I can't believe what I just did. I just spent over an hour writing a new blog here, and then I absentmindedly went offline before saving it! It's all gone! Arrrrrgh!!! But that is perhaps a significant representation of my current mental chaos. My mind is mush. I cannot concentrate on work, and I am getting desperate. I did so much writing last year, and I began this year so cocksure that I wou'd continue writing, writing, writing. I've not completed anything of length this year. Moving my writing from ye solitary and silent basement to this upstairs dining room, so that I can keep a closer watch on my invalid mother, who requires constant care, has absolutely killed my ability to concentrate on writing. It's driving me bonkers, because writing is the air I breathe. I grasp, in desperation, into the air of aesthetic inspiration, for those mad & lunatic & oh-so zany aspects of inspiration that will get me to me keyboard and revive my writing. I had this insane idea that I am going to write my own version of Lovecraft's "The Lurking Fear." but I forgot to write down my ideas for it as notes and nigh I cannot remember my plot! Curses on my mental chaos & inspidity! (And I cannot even spell insipidty, and it ain't even a real word anyway . . . . . . )
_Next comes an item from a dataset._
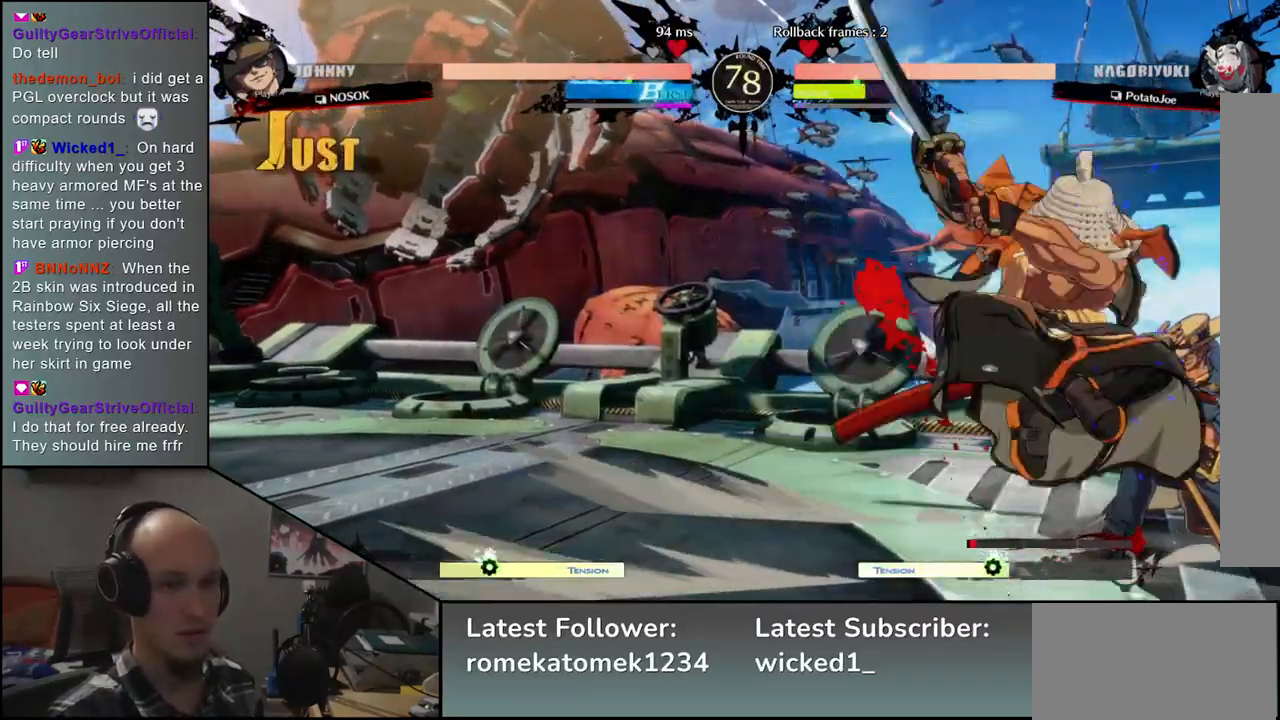
{"buttons": [], "left_stick": "right", "events": [[50, "left_stick", "right"], [167, "R2", "down"], [167, "SQUARE", "down"], [183, "TRIANGLE", "down"], [217, "R1", "down"], [350, "TRIANGLE", "up"], [367, "R1", "up"], [367, "R2", "up"], [367, "SQUARE", "up"]]}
I've been reading over my copy of my new book and finding all of the stupid errors that have crept in despite brave proofreading. Bah. In one place I use the words "transformed" twice in the same sentence. Then at one place of mass stupidity I typed "personae" (plural) when I meant to type ye singular "persona." Oy, too hopeless. But I've been making corrections in my Word doc, and someday when I have another omnibus of my work publish'd the truly Corrected Text of Some Unknown Gulf on Night will be included. But reading over my book, such a lovely book and so beautifully design'd by the brilliant Larry Roberts, has me reading again my wee paperback of Fungi from Yuggoth & Other Poems, the copy that I held with me as I stood next to S. T. in front of 10 Barnes Street, the house where Lovecraft lived when he penned his sonnets, that charming paperback with its yellow'd pages and those charming illustrations by Frank Utpatel.
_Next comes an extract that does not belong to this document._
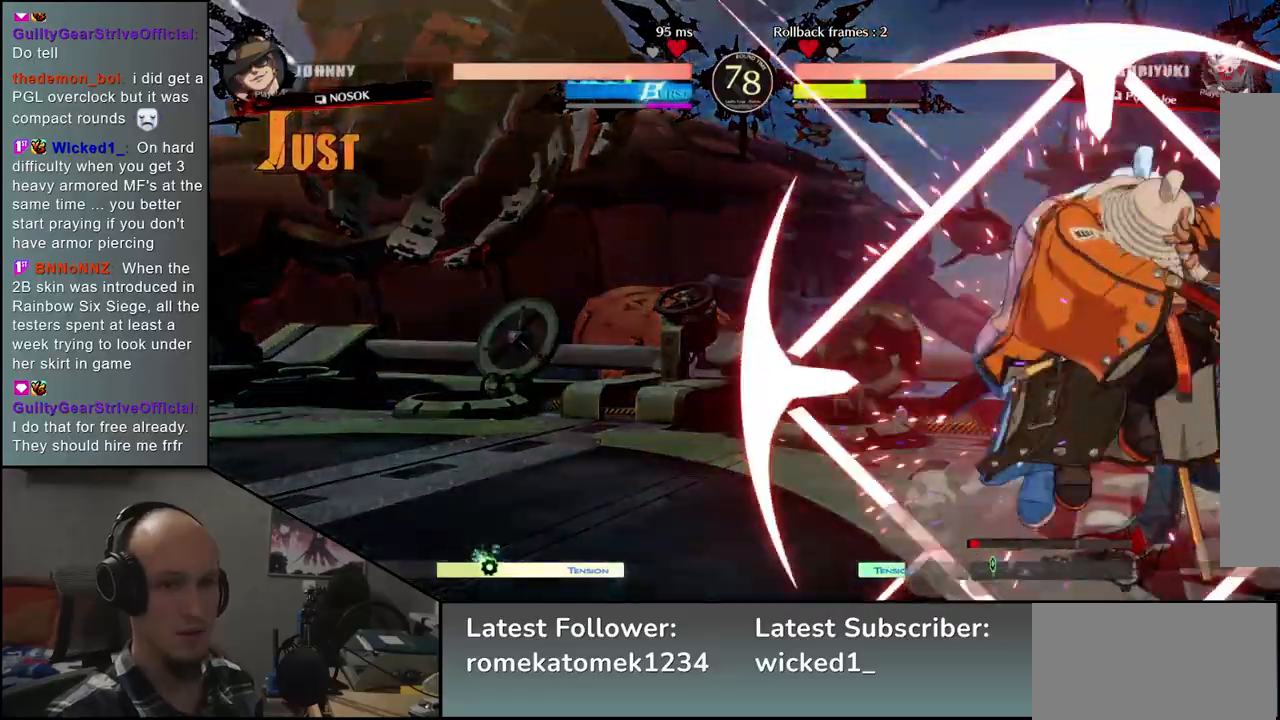
{"buttons": ["TRIANGLE"], "left_stick": "center", "events": [[17, "left_stick", "center"], [333, "TRIANGLE", "down"], [367, "TRIANGLE", "up"], [483, "TRIANGLE", "down"]]}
And ye Fungi are casting their bewitchment over me once again, instilling within me that ache to write my own weird stuff. So it was rather magickal, this morning, when Paul of yog-sothoth.com sent me a wee message providing a link to his audio work in progress -- a superb reading of Fungi from Yuggoth. My gawd, it is such a fun, a fine, reading. I am a devoted Anglophile, and to me ye sweetest music of all Time is a British voice speaking the works of Shakespeare or reciting poetry. Nigh, this is a rough first recording by Paul, and he will refine it before unleashing it onto an Innocent Publick -- but he does more than merely read the sonnets -- he performs them with vocal inflections, subtle yet entirely effective. It's dead good and I ache to hear ye final version. But here's the thing: just as listening to Will Hart's wonderful reading of the sonnets inspir'd ye writing of Some Unknown Gulf of Night, listening to-day to Paul's readings fill'd me with this overwhelming desire to return to Fungi from Yuggoth and write a second book inspir'd by these sonnets! It's a crazy idea--and I think an irresistible one. I cannot bloody write, I am so unhappy in this wretched state of writer's block. I've had to tell two mates that I cannot contribute stories to their anthologies, and that makes me so angry with myself for so lacking professional discipline as a writer.
So, this new idea is something I can work on slowly, with no writer's deadline hanging over me, something I can work on for the rest of this year and much of next. A new book of short-shorts or tales up to 3,000 words, each inspir'd by Fungi from Yuggoth. I think I like this idea a lot. I grasp at it as a lifeline for my writing in this dreary period of block through which I stagger, moaning in misery. And if I can then write such a new book, I can offer it to Tom Lynch as my second book for Miskatonic River Press -- and the amazing SANTIAGO CARUSO can illustrate it! Oh, Shub-Niggurath!! Ngai!!!!